ENTRIES PROVIDED:
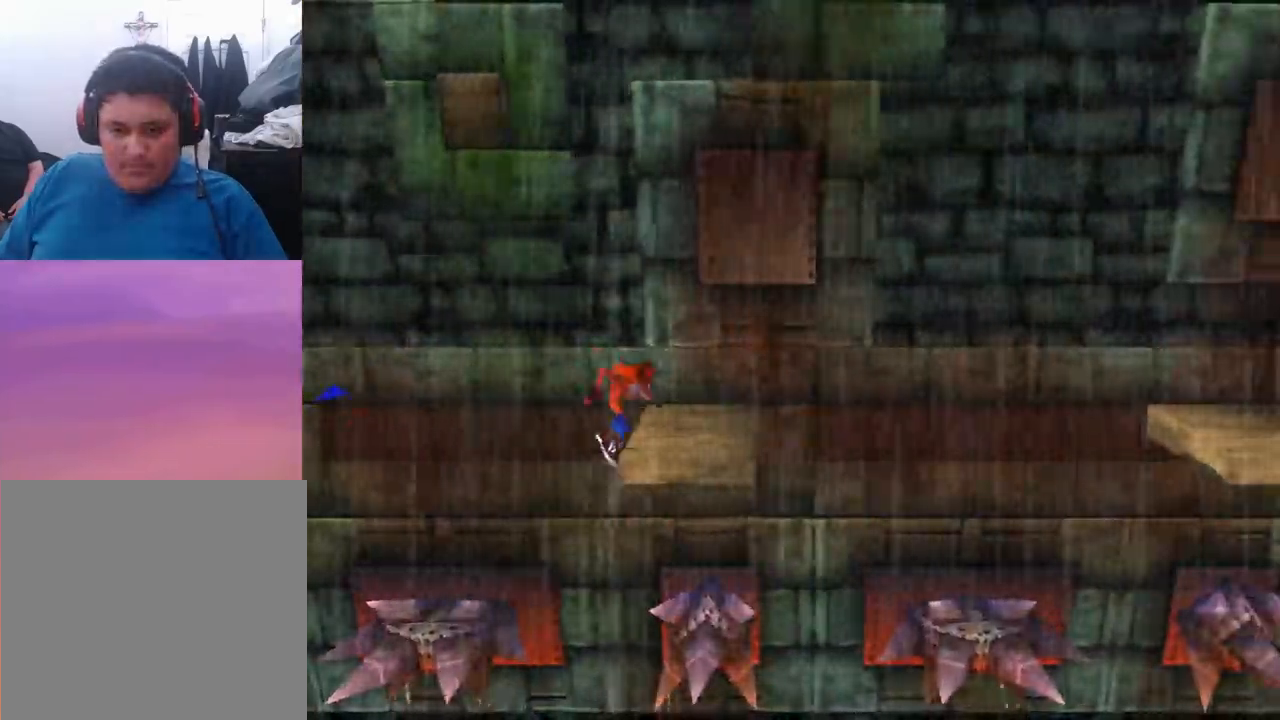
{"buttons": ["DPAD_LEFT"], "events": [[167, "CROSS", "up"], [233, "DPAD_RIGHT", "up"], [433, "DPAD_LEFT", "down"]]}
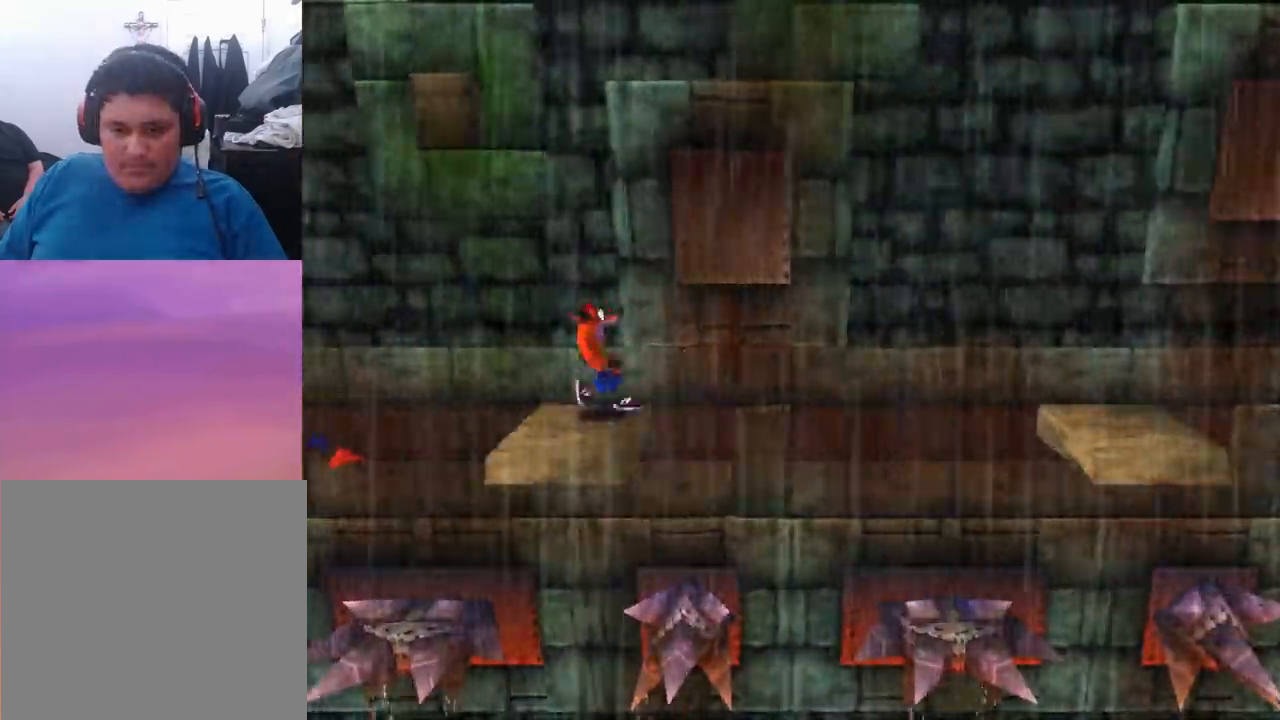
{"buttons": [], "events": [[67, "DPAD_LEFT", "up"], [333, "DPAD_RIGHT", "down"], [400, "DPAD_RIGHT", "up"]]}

---

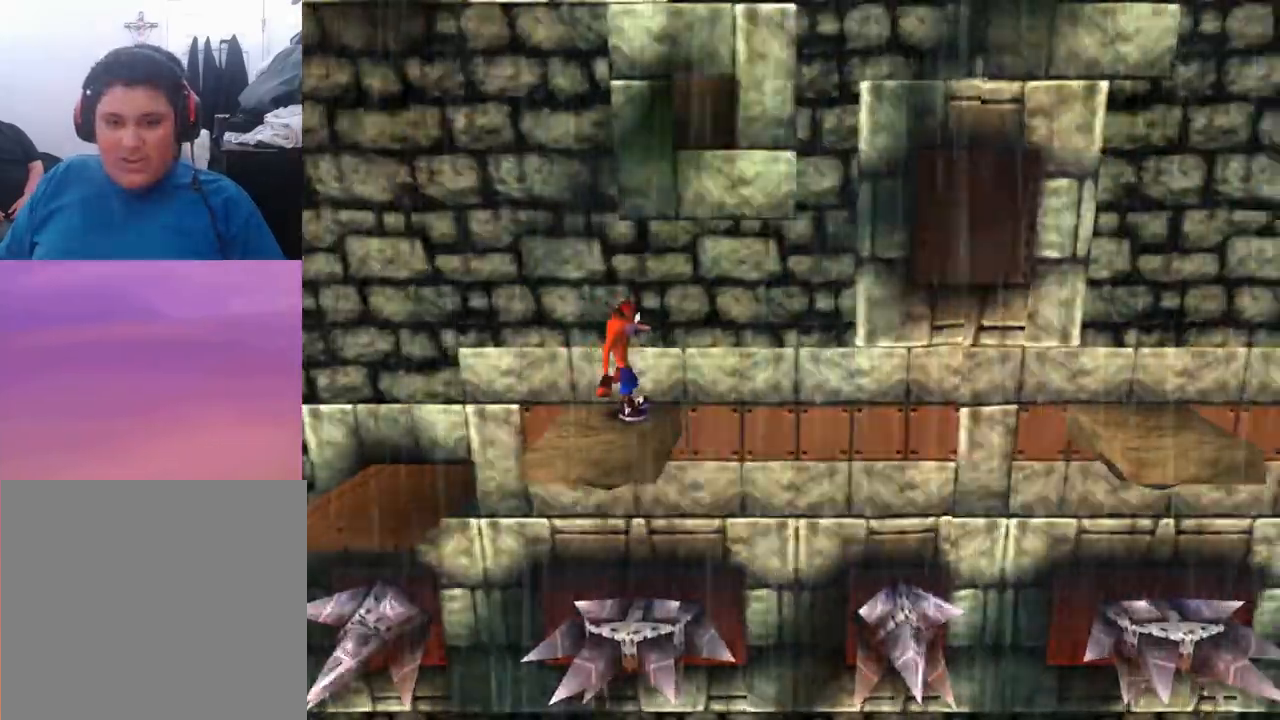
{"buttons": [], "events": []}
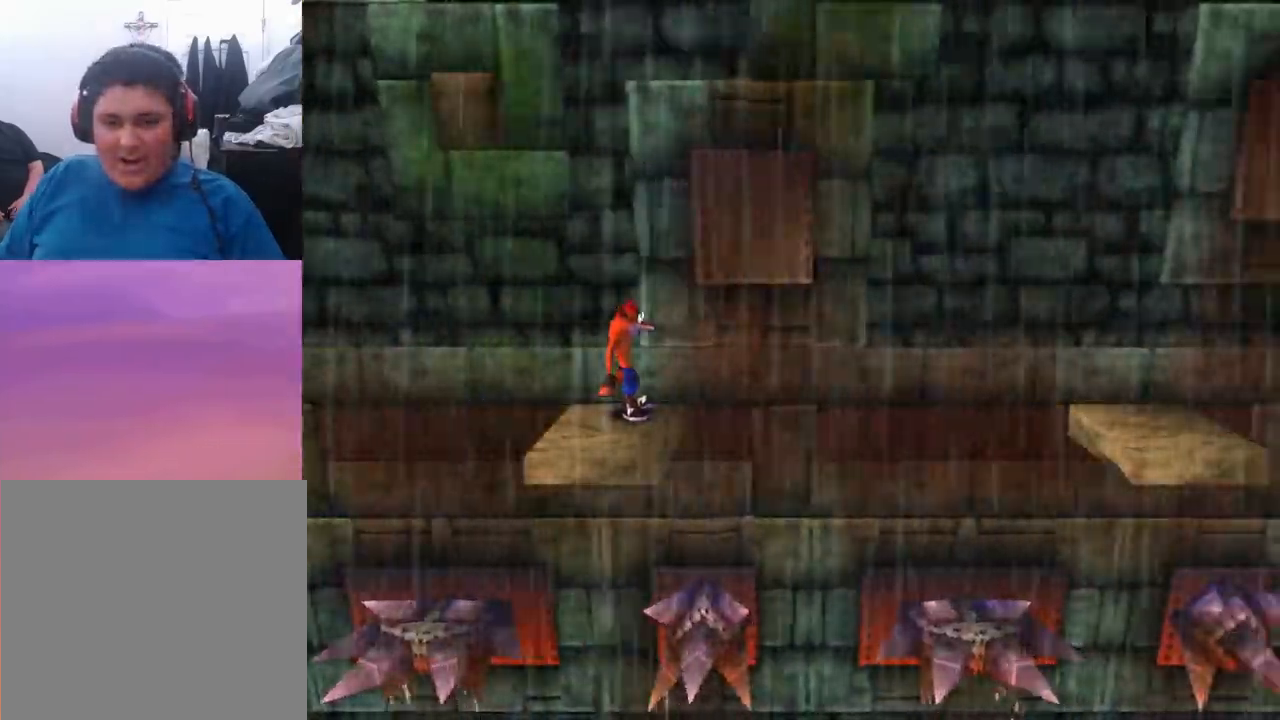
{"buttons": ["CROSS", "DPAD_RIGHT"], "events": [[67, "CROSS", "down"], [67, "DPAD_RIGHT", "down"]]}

--

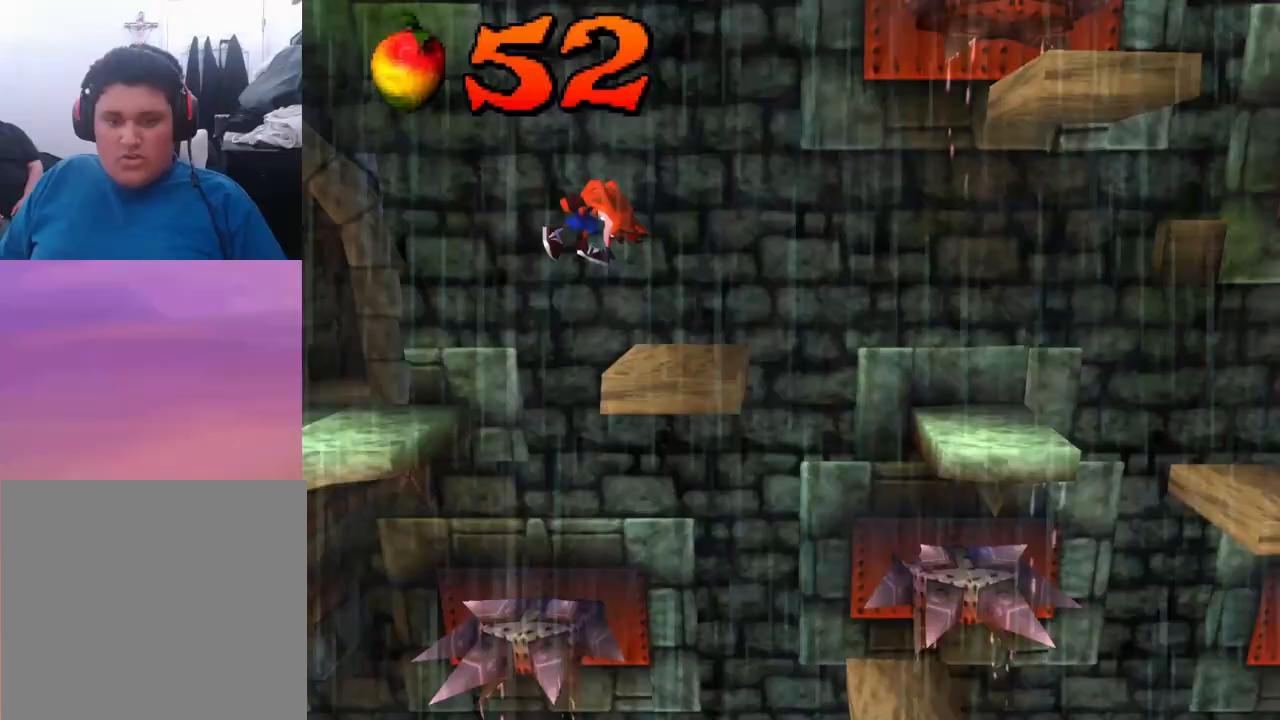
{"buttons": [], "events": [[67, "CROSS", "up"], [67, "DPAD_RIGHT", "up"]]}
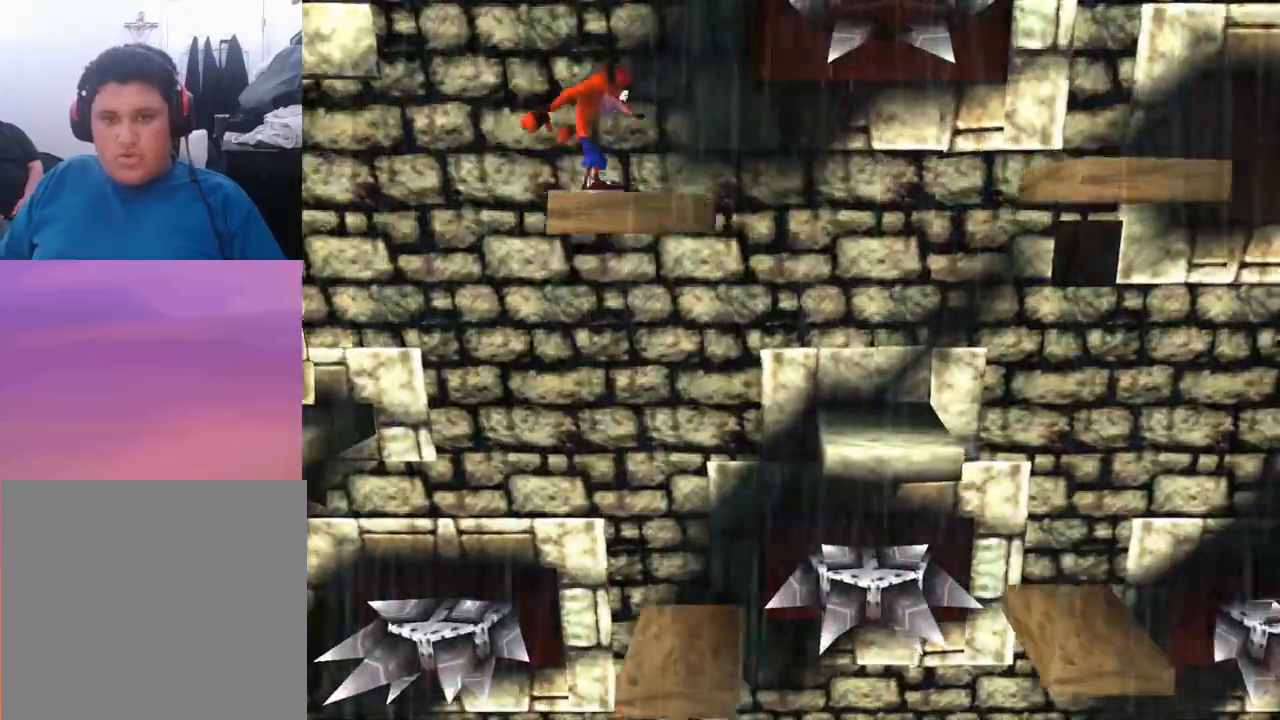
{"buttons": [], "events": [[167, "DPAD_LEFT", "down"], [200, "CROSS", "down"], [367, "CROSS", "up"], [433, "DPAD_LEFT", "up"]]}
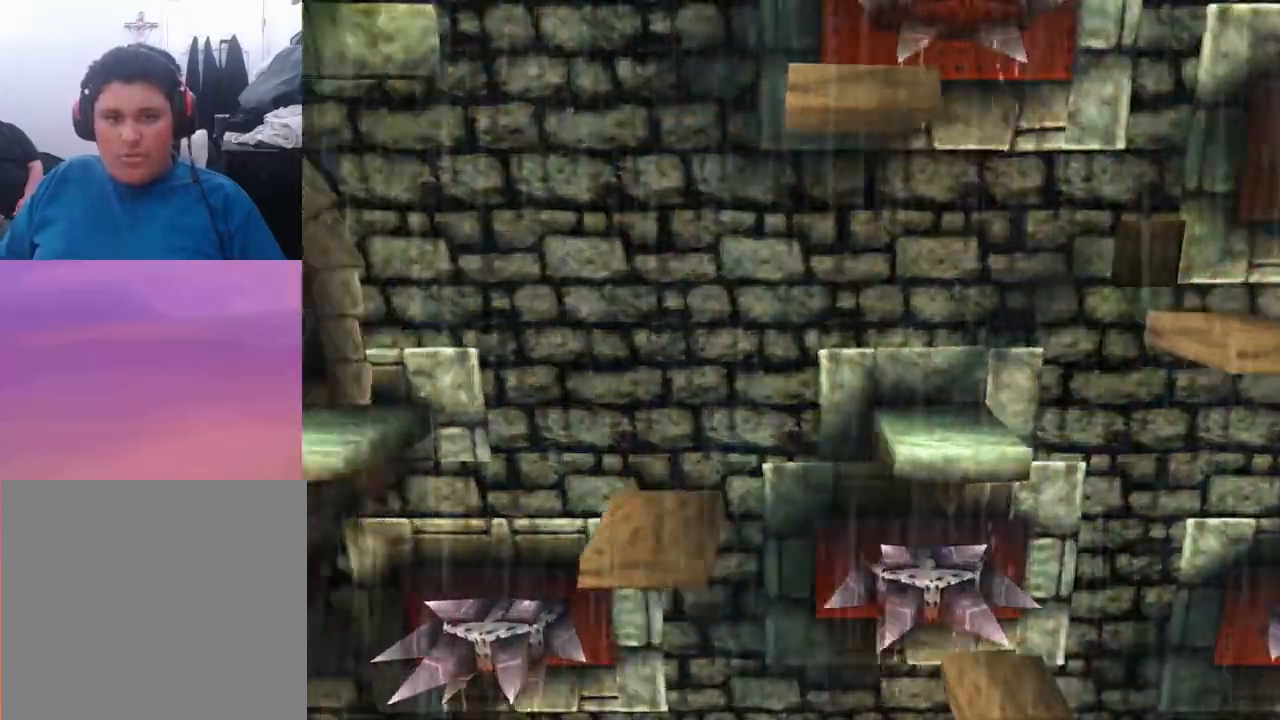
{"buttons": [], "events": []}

TASK STATEMENT: Each line holding "CROSS" should be copied from the material above.

RESPONSE AREA:
{"buttons": ["DPAD_LEFT"], "events": [[167, "CROSS", "up"], [233, "DPAD_RIGHT", "up"], [433, "DPAD_LEFT", "down"]]}
{"buttons": ["CROSS", "DPAD_RIGHT"], "events": [[67, "CROSS", "down"], [67, "DPAD_RIGHT", "down"]]}
{"buttons": [], "events": [[67, "CROSS", "up"], [67, "DPAD_RIGHT", "up"]]}
{"buttons": [], "events": [[167, "DPAD_LEFT", "down"], [200, "CROSS", "down"], [367, "CROSS", "up"], [433, "DPAD_LEFT", "up"]]}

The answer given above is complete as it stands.